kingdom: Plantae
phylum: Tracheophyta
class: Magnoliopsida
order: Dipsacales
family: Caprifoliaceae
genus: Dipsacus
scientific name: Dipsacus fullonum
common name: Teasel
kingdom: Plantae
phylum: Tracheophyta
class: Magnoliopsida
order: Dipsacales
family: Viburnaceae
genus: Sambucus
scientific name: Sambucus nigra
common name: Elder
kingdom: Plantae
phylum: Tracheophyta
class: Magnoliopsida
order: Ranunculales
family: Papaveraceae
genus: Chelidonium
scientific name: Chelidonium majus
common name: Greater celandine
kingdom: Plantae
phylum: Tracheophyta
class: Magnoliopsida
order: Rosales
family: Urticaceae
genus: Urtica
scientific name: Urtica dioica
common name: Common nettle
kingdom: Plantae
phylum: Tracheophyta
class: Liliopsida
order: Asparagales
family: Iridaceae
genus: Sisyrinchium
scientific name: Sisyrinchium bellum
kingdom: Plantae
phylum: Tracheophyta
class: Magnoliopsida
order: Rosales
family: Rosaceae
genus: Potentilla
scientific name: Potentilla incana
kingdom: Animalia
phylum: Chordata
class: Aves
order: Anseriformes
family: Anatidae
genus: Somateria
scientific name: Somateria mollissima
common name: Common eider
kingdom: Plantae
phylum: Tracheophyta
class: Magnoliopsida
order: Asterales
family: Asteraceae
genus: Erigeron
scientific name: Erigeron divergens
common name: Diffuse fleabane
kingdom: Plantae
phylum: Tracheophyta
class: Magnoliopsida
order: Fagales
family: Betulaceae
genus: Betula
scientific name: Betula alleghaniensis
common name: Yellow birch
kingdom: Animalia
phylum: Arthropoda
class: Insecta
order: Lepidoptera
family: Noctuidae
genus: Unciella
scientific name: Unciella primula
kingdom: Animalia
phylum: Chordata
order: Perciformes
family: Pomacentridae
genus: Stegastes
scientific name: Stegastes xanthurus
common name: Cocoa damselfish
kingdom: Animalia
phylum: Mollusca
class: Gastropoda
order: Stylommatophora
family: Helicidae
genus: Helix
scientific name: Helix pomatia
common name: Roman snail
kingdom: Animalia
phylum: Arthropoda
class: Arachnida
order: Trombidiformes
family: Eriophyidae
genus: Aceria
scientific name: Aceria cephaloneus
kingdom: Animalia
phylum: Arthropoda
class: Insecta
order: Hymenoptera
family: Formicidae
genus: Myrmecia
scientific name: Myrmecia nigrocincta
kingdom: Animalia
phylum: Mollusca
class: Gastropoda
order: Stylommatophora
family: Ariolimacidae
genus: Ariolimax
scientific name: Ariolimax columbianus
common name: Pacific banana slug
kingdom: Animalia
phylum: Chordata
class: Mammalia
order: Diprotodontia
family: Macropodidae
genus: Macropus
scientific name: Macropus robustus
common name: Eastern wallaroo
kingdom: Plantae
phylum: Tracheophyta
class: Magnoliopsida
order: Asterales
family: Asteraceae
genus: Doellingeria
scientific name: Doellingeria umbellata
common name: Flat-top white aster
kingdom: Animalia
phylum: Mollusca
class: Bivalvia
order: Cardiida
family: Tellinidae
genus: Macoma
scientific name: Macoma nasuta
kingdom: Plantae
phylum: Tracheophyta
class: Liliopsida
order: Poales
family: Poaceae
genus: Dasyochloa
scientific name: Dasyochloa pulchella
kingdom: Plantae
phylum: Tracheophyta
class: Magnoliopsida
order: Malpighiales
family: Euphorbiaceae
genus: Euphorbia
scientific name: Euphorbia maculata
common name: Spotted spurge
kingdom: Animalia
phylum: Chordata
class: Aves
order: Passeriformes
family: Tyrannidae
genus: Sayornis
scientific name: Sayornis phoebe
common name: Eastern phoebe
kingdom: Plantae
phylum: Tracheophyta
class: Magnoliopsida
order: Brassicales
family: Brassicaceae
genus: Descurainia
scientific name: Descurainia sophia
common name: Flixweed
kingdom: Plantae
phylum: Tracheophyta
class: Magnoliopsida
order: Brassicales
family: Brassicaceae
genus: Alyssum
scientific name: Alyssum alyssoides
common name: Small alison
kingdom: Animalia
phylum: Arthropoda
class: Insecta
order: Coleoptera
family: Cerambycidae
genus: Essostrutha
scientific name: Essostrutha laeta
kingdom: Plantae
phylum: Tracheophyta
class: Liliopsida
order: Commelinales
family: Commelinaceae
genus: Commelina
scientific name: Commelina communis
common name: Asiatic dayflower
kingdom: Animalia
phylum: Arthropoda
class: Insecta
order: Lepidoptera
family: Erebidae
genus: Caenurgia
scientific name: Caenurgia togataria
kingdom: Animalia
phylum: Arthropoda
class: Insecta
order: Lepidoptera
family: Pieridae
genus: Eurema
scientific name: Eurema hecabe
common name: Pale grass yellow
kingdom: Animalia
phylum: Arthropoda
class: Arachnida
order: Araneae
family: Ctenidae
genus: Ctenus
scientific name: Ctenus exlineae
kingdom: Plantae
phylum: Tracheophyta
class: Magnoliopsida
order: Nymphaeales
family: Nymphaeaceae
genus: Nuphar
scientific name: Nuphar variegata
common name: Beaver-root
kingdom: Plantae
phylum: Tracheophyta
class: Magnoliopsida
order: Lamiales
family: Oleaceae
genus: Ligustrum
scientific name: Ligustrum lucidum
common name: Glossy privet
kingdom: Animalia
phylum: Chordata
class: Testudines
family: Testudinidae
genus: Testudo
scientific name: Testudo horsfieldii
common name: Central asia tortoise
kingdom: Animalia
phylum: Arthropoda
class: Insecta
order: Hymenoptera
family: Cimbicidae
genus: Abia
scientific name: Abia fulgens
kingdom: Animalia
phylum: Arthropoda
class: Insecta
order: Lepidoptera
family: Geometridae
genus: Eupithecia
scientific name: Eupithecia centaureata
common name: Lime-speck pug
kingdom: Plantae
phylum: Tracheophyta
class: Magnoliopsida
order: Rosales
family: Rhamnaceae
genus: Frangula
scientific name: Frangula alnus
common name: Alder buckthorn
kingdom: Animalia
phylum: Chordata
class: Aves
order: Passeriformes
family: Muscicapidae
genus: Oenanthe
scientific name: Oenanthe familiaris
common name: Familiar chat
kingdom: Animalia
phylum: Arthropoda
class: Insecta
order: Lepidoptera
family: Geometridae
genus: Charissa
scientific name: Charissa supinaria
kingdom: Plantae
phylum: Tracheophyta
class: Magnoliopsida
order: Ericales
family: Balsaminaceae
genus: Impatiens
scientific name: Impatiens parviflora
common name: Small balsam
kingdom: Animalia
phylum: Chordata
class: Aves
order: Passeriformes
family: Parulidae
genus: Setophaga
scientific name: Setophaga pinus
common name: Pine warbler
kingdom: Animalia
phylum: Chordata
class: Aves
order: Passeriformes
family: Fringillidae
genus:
━━━━━━━━━━━━━━━━
PROBLEMA A RESOLVER:
Converta todas as linhas acima em uma lista numerada, deixando de fora as linhas em branco.

SOLUÇÃO ESCRITA:
1. kingdom: Plantae
2. phylum: Tracheophyta
3. class: Magnoliopsida
4. order: Dipsacales
5. family: Caprifoliaceae
6. genus: Dipsacus
7. scientific name: Dipsacus fullonum
8. common name: Teasel
9. kingdom: Plantae
10. phylum: Tracheophyta
11. class: Magnoliopsida
12. order: Dipsacales
13. family: Viburnaceae
14. genus: Sambucus
15. scientific name: Sambucus nigra
16. common name: Elder
17. kingdom: Plantae
18. phylum: Tracheophyta
19. class: Magnoliopsida
20. order: Ranunculales
21. family: Papaveraceae
22. genus: Chelidonium
23. scientific name: Chelidonium majus
24. common name: Greater celandine
25. kingdom: Plantae
26. phylum: Tracheophyta
27. class: Magnoliopsida
28. order: Rosales
29. family: Urticaceae
30. genus: Urtica
31. scientific name: Urtica dioica
32. common name: Common nettle
33. kingdom: Plantae
34. phylum: Tracheophyta
35. class: Liliopsida
36. order: Asparagales
37. family: Iridaceae
38. genus: Sisyrinchium
39. scientific name: Sisyrinchium bellum
40. kingdom: Plantae
41. phylum: Tracheophyta
42. class: Magnoliopsida
43. order: Rosales
44. family: Rosaceae
45. genus: Potentilla
46. scientific name: Potentilla incana
47. kingdom: Animalia
48. phylum: Chordata
49. class: Aves
50. order: Anseriformes
51. family: Anatidae
52. genus: Somateria
53. scientific name: Somateria mollissima
54. common name: Common eider
55. kingdom: Plantae
56. phylum: Tracheophyta
57. class: Magnoliopsida
58. order: Asterales
59. family: Asteraceae
60. genus: Erigeron
61. scientific name: Erigeron divergens
62. common name: Diffuse fleabane
63. kingdom: Plantae
64. phylum: Tracheophyta
65. class: Magnoliopsida
66. order: Fagales
67. family: Betulaceae
68. genus: Betula
69. scientific name: Betula alleghaniensis
70. common name: Yellow birch
71. kingdom: Animalia
72. phylum: Arthropoda
73. class: Insecta
74. order: Lepidoptera
75. family: Noctuidae
76. genus: Unciella
77. scientific name: Unciella primula
78. kingdom: Animalia
79. phylum: Chordata
80. order: Perciformes
81. family: Pomacentridae
82. genus: Stegastes
83. scientific name: Stegastes xanthurus
84. common name: Cocoa damselfish
85. kingdom: Animalia
86. phylum: Mollusca
87. class: Gastropoda
88. order: Stylommatophora
89. family: Helicidae
90. genus: Helix
91. scientific name: Helix pomatia
92. common name: Roman snail
93. kingdom: Animalia
94. phylum: Arthropoda
95. class: Arachnida
96. order: Trombidiformes
97. family: Eriophyidae
98. genus: Aceria
99. scientific name: Aceria cephaloneus
100. kingdom: Animalia
101. phylum: Arthropoda
102. class: Insecta
103. order: Hymenoptera
104. family: Formicidae
105. genus: Myrmecia
106. scientific name: Myrmecia nigrocincta
107. kingdom: Animalia
108. phylum: Mollusca
109. class: Gastropoda
110. order: Stylommatophora
111. family: Ariolimacidae
112. genus: Ariolimax
113. scientific name: Ariolimax columbianus
114. common name: Pacific banana slug
115. kingdom: Animalia
116. phylum: Chordata
117. class: Mammalia
118. order: Diprotodontia
119. family: Macropodidae
120. genus: Macropus
121. scientific name: Macropus robustus
122. common name: Eastern wallaroo
123. kingdom: Plantae
124. phylum: Tracheophyta
125. class: Magnoliopsida
126. order: Asterales
127. family: Asteraceae
128. genus: Doellingeria
129. scientific name: Doellingeria umbellata
130. common name: Flat-top white aster
131. kingdom: Animalia
132. phylum: Mollusca
133. class: Bivalvia
134. order: Cardiida
135. family: Tellinidae
136. genus: Macoma
137. scientific name: Macoma nasuta
138. kingdom: Plantae
139. phylum: Tracheophyta
140. class: Liliopsida
141. order: Poales
142. family: Poaceae
143. genus: Dasyochloa
144. scientific name: Dasyochloa pulchella
145. kingdom: Plantae
146. phylum: Tracheophyta
147. class: Magnoliopsida
148. order: Malpighiales
149. family: Euphorbiaceae
150. genus: Euphorbia
151. scientific name: Euphorbia maculata
152. common name: Spotted spurge
153. kingdom: Animalia
154. phylum: Chordata
155. class: Aves
156. order: Passeriformes
157. family: Tyrannidae
158. genus: Sayornis
159. scientific name: Sayornis phoebe
160. common name: Eastern phoebe
161. kingdom: Plantae
162. phylum: Tracheophyta
163. class: Magnoliopsida
164. order: Brassicales
165. family: Brassicaceae
166. genus: Descurainia
167. scientific name: Descurainia sophia
168. common name: Flixweed
169. kingdom: Plantae
170. phylum: Tracheophyta
171. class: Magnoliopsida
172. order: Brassicales
173. family: Brassicaceae
174. genus: Alyssum
175. scientific name: Alyssum alyssoides
176. common name: Small alison
177. kingdom: Animalia
178. phylum: Arthropoda
179. class: Insecta
180. order: Coleoptera
181. family: Cerambycidae
182. genus: Essostrutha
183. scientific name: Essostrutha laeta
184. kingdom: Plantae
185. phylum: Tracheophyta
186. class: Liliopsida
187. order: Commelinales
188. family: Commelinaceae
189. genus: Commelina
190. scientific name: Commelina communis
191. common name: Asiatic dayflower
192. kingdom: Animalia
193. phylum: Arthropoda
194. class: Insecta
195. order: Lepidoptera
196. family: Erebidae
197. genus: Caenurgia
198. scientific name: Caenurgia togataria
199. kingdom: Animalia
200. phylum: Arthropoda
201. class: Insecta
202. order: Lepidoptera
203. family: Pieridae
204. genus: Eurema
205. scientific name: Eurema hecabe
206. common name: Pale grass yellow
207. kingdom: Animalia
208. phylum: Arthropoda
209. class: Arachnida
210. order: Araneae
211. family: Ctenidae
212. genus: Ctenus
213. scientific name: Ctenus exlineae
214. kingdom: Plantae
215. phylum: Tracheophyta
216. class: Magnoliopsida
217. order: Nymphaeales
218. family: Nymphaeaceae
219. genus: Nuphar
220. scientific name: Nuphar variegata
221. common name: Beaver-root
222. kingdom: Plantae
223. phylum: Tracheophyta
224. class: Magnoliopsida
225. order: Lamiales
226. family: Oleaceae
227. genus: Ligustrum
228. scientific name: Ligustrum lucidum
229. common name: Glossy privet
230. kingdom: Animalia
231. phylum: Chordata
232. class: Testudines
233. family: Testudinidae
234. genus: Testudo
235. scientific name: Testudo horsfieldii
236. common name: Central asia tortoise
237. kingdom: Animalia
238. phylum: Arthropoda
239. class: Insecta
240. order: Hymenoptera
241. family: Cimbicidae
242. genus: Abia
243. scientific name: Abia fulgens
244. kingdom: Animalia
245. phylum: Arthropoda
246. class: Insecta
247. order: Lepidoptera
248. family: Geometridae
249. genus: Eupithecia
250. scientific name: Eupithecia centaureata
251. common name: Lime-speck pug
252. kingdom: Plantae
253. phylum: Tracheophyta
254. class: Magnoliopsida
255. order: Rosales
256. family: Rhamnaceae
257. genus: Frangula
258. scientific name: Frangula alnus
259. common name: Alder buckthorn
260. kingdom: Animalia
261. phylum: Chordata
262. class: Aves
263. order: Passeriformes
264. family: Muscicapidae
265. genus: Oenanthe
266. scientific name: Oenanthe familiaris
267. common name: Familiar chat
268. kingdom: Animalia
269. phylum: Arthropoda
270. class: Insecta
271. order: Lepidoptera
272. family: Geometridae
273. genus: Charissa
274. scientific name: Charissa supinaria
275. kingdom: Plantae
276. phylum: Tracheophyta
277. class: Magnoliopsida
278. order: Ericales
279. family: Balsaminaceae
280. genus: Impatiens
281. scientific name: Impatiens parviflora
282. common name: Small balsam
283. kingdom: Animalia
284. phylum: Chordata
285. class: Aves
286. order: Passeriformes
287. family: Parulidae
288. genus: Setophaga
289. scientific name: Setophaga pinus
290. common name: Pine warbler
291. kingdom: Animalia
292. phylum: Chordata
293. class: Aves
294. order: Passeriformes
295. family: Fringillidae
296. genus:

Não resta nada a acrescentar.